I use the MySQL persistence service and I can recommend it. But beware if you are using a server that stores to an SD card (like a Raspberry Pi, for example), because running a database on it will surely burn it out quickly.

It depends on what your full use case is. I actually use a combination of persistence engines. I use Mapdb for restoreOnStartup and for a things that I want the historic data from in my rules I use rrd4j. My rules pretty much only care about the last change or the last few minutes so rrd4j’s habbit of throwing out older data isn’t a problem. That is all I have right now as I don’t really do any deep data analysis or charting where I care about accurate data from long ago.

But when/if I do I will probably either use MySQL because it is a pretty standard DB with tons of third party tools and lots of people on this forum (including myself) have experience with it. However, I’m also intrigued by InfluxDB which seems to be a DB designed to handle the sort of data OH produces (i.e. time series data).

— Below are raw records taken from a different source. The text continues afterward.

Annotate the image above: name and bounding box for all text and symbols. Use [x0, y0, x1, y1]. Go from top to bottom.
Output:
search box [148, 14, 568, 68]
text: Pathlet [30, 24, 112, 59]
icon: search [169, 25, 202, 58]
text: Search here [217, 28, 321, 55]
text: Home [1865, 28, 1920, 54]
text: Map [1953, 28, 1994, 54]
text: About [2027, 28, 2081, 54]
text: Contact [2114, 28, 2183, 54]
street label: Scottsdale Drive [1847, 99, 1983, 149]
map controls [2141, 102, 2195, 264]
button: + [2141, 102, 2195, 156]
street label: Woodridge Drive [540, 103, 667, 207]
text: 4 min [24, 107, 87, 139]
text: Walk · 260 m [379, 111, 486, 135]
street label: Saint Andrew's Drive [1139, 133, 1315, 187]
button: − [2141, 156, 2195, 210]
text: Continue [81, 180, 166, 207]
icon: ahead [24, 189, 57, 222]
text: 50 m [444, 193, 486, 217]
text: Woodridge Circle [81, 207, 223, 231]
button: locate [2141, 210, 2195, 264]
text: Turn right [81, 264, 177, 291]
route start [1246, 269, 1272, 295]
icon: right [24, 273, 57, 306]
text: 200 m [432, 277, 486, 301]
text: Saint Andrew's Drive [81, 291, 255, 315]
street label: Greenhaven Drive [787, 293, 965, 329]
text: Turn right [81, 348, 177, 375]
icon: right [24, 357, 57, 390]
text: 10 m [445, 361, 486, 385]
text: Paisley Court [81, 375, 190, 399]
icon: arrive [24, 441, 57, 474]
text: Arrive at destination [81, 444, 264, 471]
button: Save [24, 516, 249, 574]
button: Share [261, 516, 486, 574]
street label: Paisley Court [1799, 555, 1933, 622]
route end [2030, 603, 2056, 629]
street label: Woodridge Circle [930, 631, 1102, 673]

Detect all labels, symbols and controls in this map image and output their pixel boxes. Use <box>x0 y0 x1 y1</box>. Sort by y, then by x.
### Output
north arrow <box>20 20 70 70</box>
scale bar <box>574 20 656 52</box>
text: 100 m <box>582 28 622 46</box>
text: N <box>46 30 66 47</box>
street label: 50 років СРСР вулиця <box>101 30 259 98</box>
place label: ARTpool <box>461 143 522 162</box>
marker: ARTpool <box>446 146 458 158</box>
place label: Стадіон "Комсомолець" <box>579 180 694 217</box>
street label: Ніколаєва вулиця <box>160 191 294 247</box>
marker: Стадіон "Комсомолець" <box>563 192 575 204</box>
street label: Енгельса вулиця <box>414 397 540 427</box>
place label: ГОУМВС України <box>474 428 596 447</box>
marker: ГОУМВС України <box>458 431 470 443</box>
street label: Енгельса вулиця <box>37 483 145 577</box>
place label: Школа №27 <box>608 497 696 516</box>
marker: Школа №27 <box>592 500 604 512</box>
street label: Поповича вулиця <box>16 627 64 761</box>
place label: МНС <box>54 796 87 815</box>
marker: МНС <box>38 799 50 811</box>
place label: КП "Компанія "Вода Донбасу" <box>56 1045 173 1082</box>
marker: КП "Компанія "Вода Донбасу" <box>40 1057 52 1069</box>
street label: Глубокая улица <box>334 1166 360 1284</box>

I am doing this sort of thing and would agree that RRD is not the tool of choice if you are looking for accurate, long duration time-series interval storage and retreival. I would second the suggestion to use MySql. It is very well supported and will give you the possibility to do queries with functions that will easily tell you the consumption for a particular period.

Just something for you to consider however. When you use power measurements to come up with “total” energy measurements, you REALLY need to be sure that you have all the data points, otherwise your energy calculations can quickly become inaccurate. So, you may consider storing the energy as well as the demand (each has a particular use)- when I say energy, I am thinking of cumulative energy consumption, like an electric meter index.

If you are storing indexes/consumptions, it is quite easy to calculate totals like weekly and monthly as you just need to subtract the ending value from the starting value. Even if you had a database outage in the middle of the month, you’d still get the correct consumption (as long as OpenHAB kept track of the energy value).

On to openHAB… have an item for power and one for energy (Wh) and have a rule which increments the energy consumption when an update is triggered on your power Item. Now, this Item would be very important to persist and use the restoreOnStartup however, so that OpenHab would pickup from where it left off when it restarts (you could also read the last value from the MySql database for nice consistency).

Thanks to everyone who replied!

For longtime measurements I moved to MySQL, works like a charm !
My energy data is fed into this by OPENHAB every minute, from here I do the magic math to calculate power consumption by hour/day/etc . I do NOT rely on totalize functions by OPENHAB (restore issues) but totalize the data from MySQL database since it has all the information in it.

    tmp = powerCounter.sumSince(now().minusHours(1), "mysql")
    power1Hr.postUpdate(tmp.toString)
    tmp = powerCounter.sumSince(now().minusHours(4), "mysql")
    power4Hrs.postUpdate(tmp.toString)
    tmp = powerCounter.sumSince(now().minusDays(1), "mysql")
    power24Hrs.postUpdate(tmp.toString)
    tmp = powerCounter.sumSince(now().minusDays(7), "mysql")
    power1Wk.postUpdate(tmp.toString)

Now I need to add all other enerdy sensors like gas and water.
Thanks for all your help/suggestions.